• _EXERCISE_
No pictures go into the output, which should consist only of the lines from the first line of the data through the line with "index tip: (284, 87)", copied exactly.

(Saved data entries)
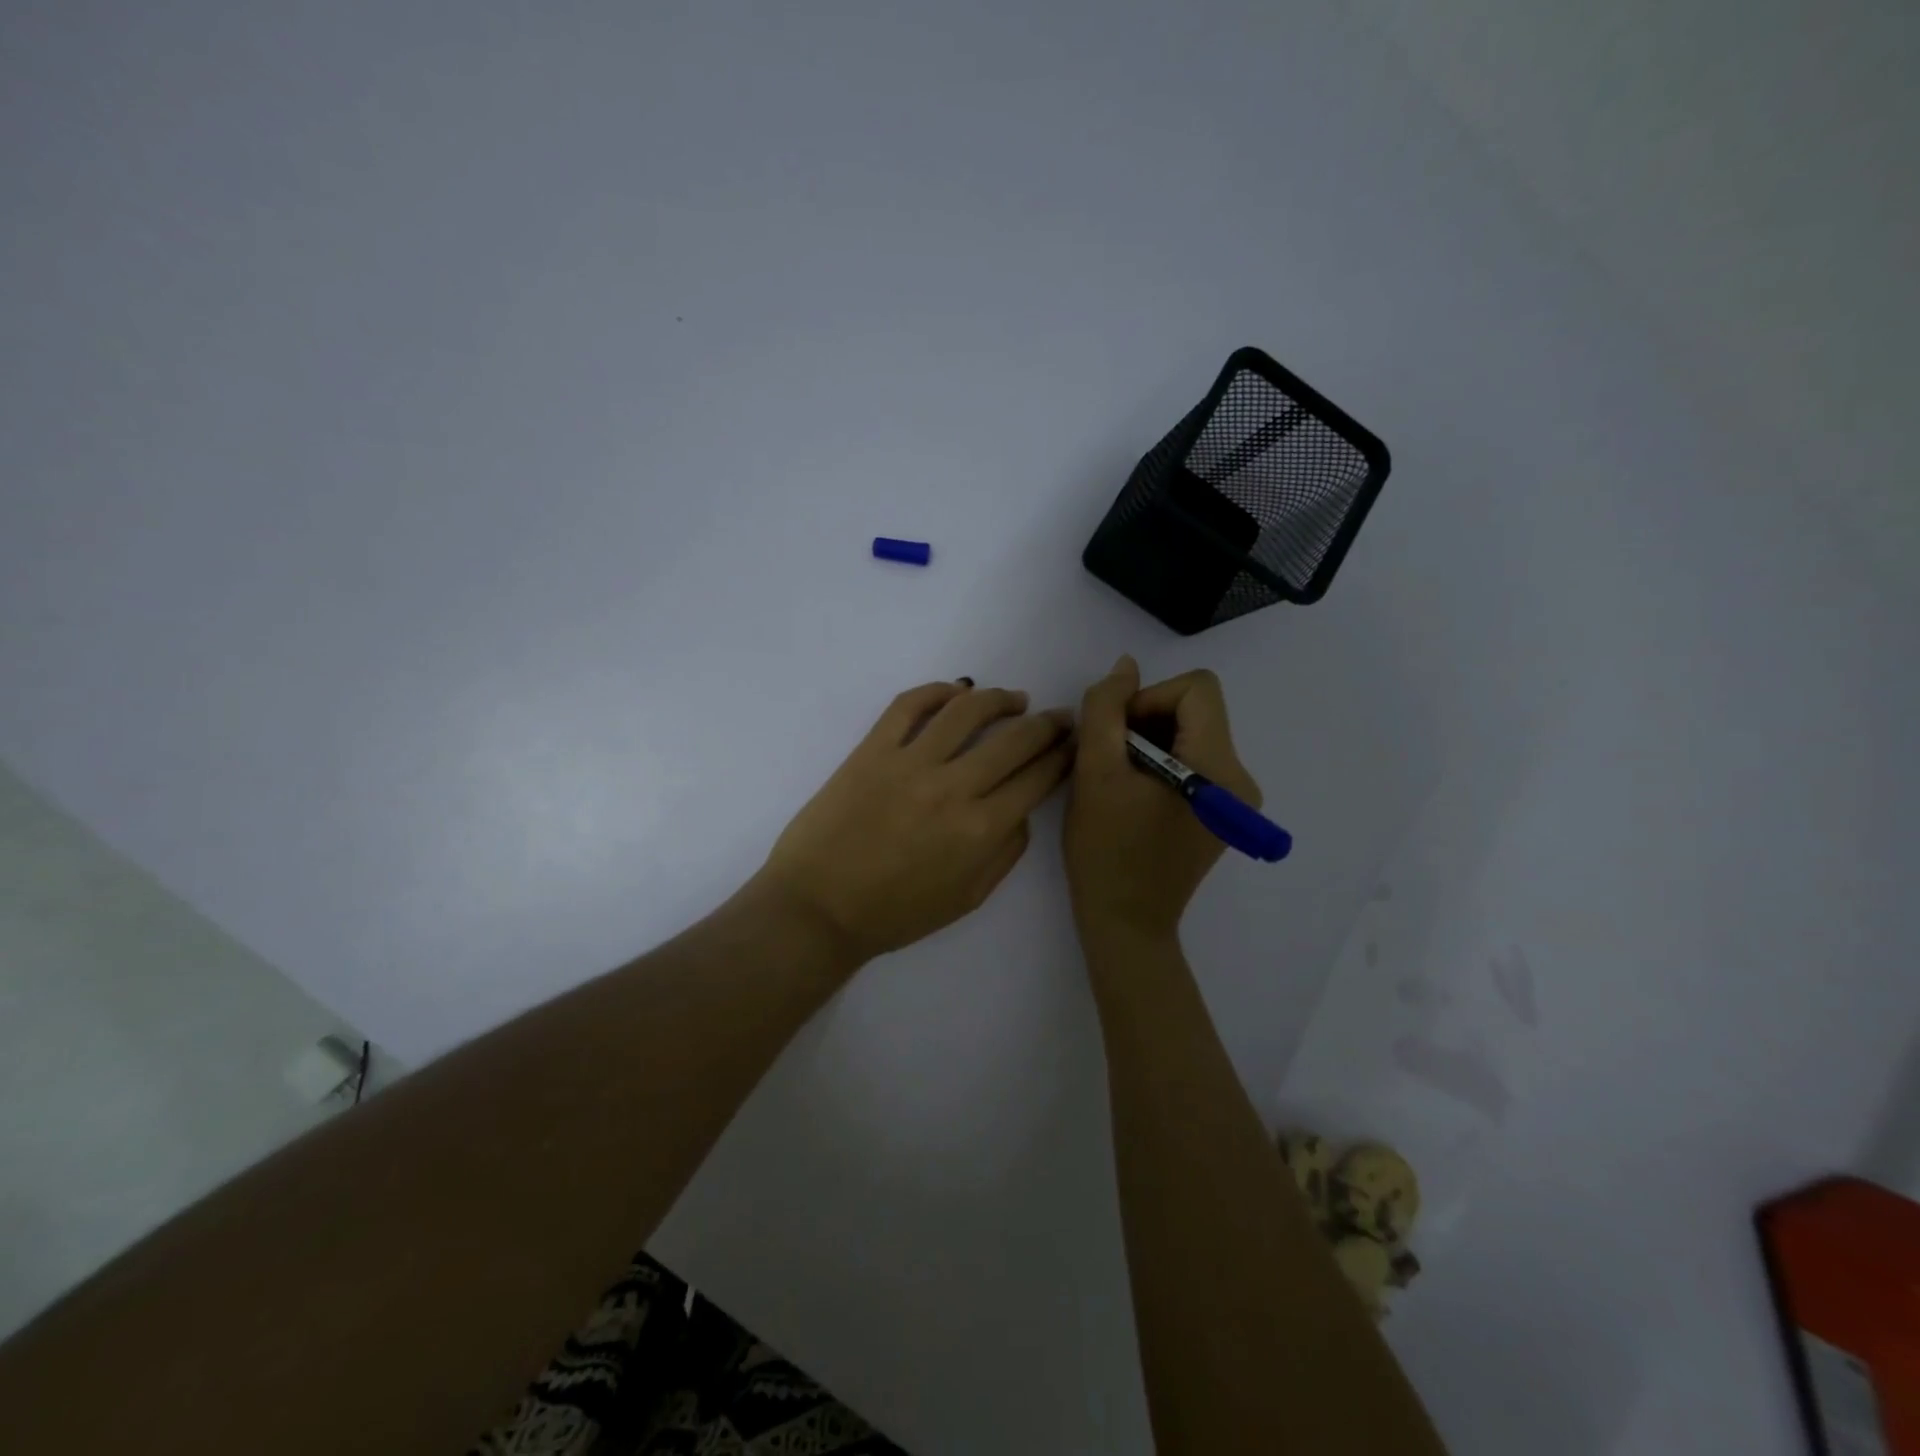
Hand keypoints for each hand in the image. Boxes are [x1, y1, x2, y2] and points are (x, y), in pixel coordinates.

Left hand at [755, 679, 1074, 965]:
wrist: (818, 908)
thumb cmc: (894, 913)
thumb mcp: (967, 898)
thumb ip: (1005, 852)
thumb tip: (1022, 809)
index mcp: (980, 830)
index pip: (1037, 778)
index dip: (1062, 757)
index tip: (1072, 745)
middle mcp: (952, 788)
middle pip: (1015, 739)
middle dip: (1047, 724)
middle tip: (1058, 717)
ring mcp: (909, 763)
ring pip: (967, 711)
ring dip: (1000, 698)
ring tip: (1015, 698)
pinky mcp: (872, 750)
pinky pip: (909, 705)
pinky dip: (938, 690)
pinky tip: (957, 690)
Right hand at [1064, 656, 1260, 943]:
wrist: (1125, 922)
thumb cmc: (1105, 851)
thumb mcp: (1094, 772)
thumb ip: (1106, 709)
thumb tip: (1126, 667)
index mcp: (1218, 768)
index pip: (1197, 688)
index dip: (1149, 698)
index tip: (1117, 735)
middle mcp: (1240, 779)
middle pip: (1195, 710)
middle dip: (1146, 722)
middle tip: (1110, 760)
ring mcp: (1235, 799)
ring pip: (1191, 734)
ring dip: (1148, 743)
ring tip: (1118, 781)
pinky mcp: (1223, 813)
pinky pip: (1193, 761)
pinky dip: (1159, 764)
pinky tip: (1133, 795)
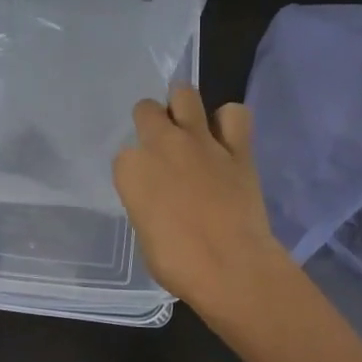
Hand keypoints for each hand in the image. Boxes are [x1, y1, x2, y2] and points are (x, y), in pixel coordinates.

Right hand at [112, 84, 289, 313]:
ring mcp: (200, 141)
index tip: (146, 184)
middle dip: (151, 122)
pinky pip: (235, 114)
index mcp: (131, 169)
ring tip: (188, 123)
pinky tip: (226, 135)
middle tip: (162, 143)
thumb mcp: (145, 234)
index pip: (124, 155)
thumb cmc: (177, 262)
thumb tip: (161, 201)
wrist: (230, 267)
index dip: (136, 168)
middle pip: (146, 110)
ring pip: (185, 94)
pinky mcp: (237, 148)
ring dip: (183, 105)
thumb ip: (148, 204)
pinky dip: (229, 120)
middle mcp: (161, 144)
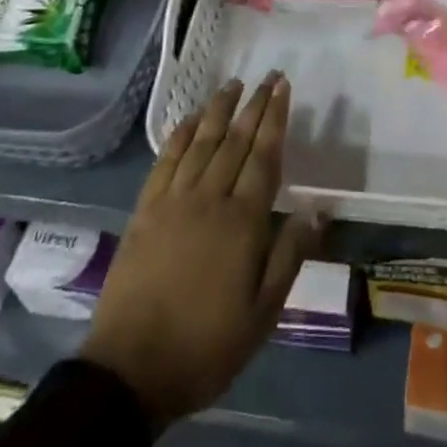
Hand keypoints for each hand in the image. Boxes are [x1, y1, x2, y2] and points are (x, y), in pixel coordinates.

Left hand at [79, 73, 317, 430]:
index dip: (275, 118)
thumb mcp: (261, 315)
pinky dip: (180, 134)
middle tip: (269, 76)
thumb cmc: (205, 346)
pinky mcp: (145, 210)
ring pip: (202, 142)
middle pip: (236, 140)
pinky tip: (190, 119)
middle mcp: (210, 198)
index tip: (284, 87)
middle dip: (255, 104)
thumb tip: (315, 210)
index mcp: (243, 222)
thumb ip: (289, 257)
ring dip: (219, 109)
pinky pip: (166, 160)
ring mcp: (174, 200)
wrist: (131, 371)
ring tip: (233, 84)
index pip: (264, 156)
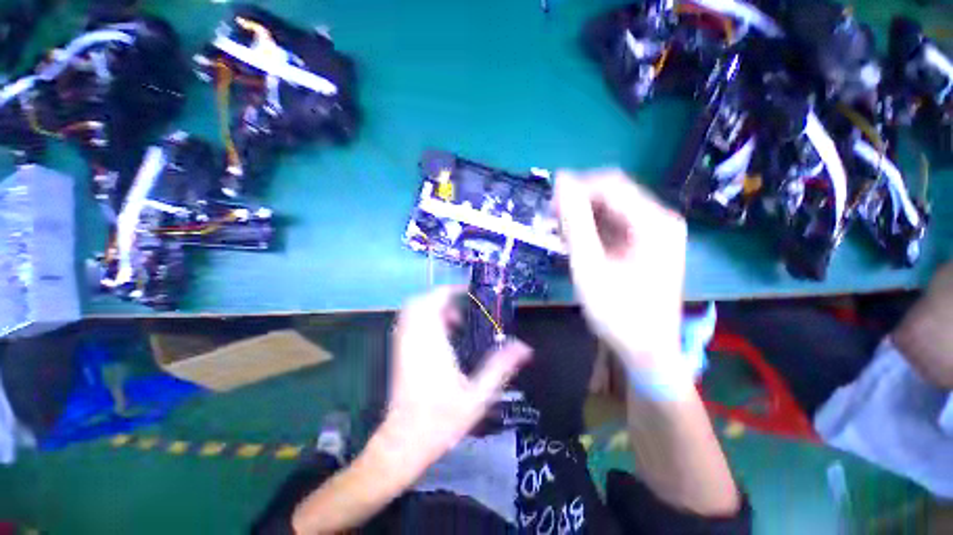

• _ANSWER SECTION_
Hand keypoints for each hand in the image. Boxes are [x1, y1, x2, y2] and points are (x, y), in pixel coordinates.

Left hand at [755, 679, 1074, 965]:
wrist: (818, 908)
thumb cmc: (894, 913)
thumb mcp: (967, 898)
thumb ip: (1005, 852)
thumb tip: (1022, 809)
index mcp: (980, 830)
index pip: (1037, 778)
index dip: (1062, 757)
index tip: (1072, 745)
middle mcp: (952, 788)
middle pip: (1015, 739)
middle dip: (1047, 724)
middle tip: (1058, 717)
ring mcp: (909, 763)
ring pip: (967, 711)
ring dip: (1000, 698)
ring tip: (1015, 698)
pinky mcp: (872, 750)
pinky pip: (909, 705)
pinky dip: (938, 690)
pinky tip: (957, 690)
Right hand at [1064, 656, 1260, 943]:
wrist: (1125, 922)
thumb cmc: (1105, 851)
thumb mcp: (1094, 772)
thumb ip: (1106, 709)
thumb tip: (1126, 667)
index mcp: (1218, 768)
index pip: (1197, 688)
index dip: (1149, 698)
index tip: (1117, 735)
middle mcp: (1240, 779)
middle pip: (1195, 710)
middle dip: (1146, 722)
middle tip: (1110, 760)
ring mcp: (1235, 799)
ring pip: (1191, 734)
ring dip: (1148, 743)
ring tip: (1118, 781)
pinky mcp: (1223, 813)
pinky pip: (1193, 761)
pinky dip: (1159, 764)
pinky tip: (1133, 795)
Hand keypoints for each hand in the image. Boxes are [x1, y1, x2, y2] and points are (x, y), in pixel coordinates.

Right hand at [112, 84, 289, 313]:
ring mcp: (200, 141)
index tip: (146, 184)
middle dip: (151, 122)
pinky pip: (235, 114)
index mcp: (131, 169)
ring tip: (188, 123)
pinky tip: (226, 135)
middle tip: (162, 143)
thumb mcp: (145, 234)
index pip: (124, 155)
thumb cmc: (177, 262)
thumb tip: (161, 201)
wrist: (230, 267)
index dip: (136, 168)
middle pip: (146, 110)
ring pip: (185, 94)
pinky mcp: (237, 148)
ring dip: (183, 105)
thumb ip: (148, 204)
pinky dip: (229, 120)
middle mcp: (161, 144)
Hand keypoints for each hand in the image. Boxes are [x1, y1, x2, y2] and points are (x, y), in pixel coordinates.

Left hand at [79, 73, 317, 430]:
index dip: (275, 118)
thumb mcp: (261, 315)
pinky dip: (180, 134)
middle tip: (269, 76)
thumb cmc: (205, 346)
pinky mcp: (145, 210)
ring pip: (202, 142)
middle pip: (236, 140)
pinky tip: (190, 119)
middle mcp: (210, 198)
index tip: (284, 87)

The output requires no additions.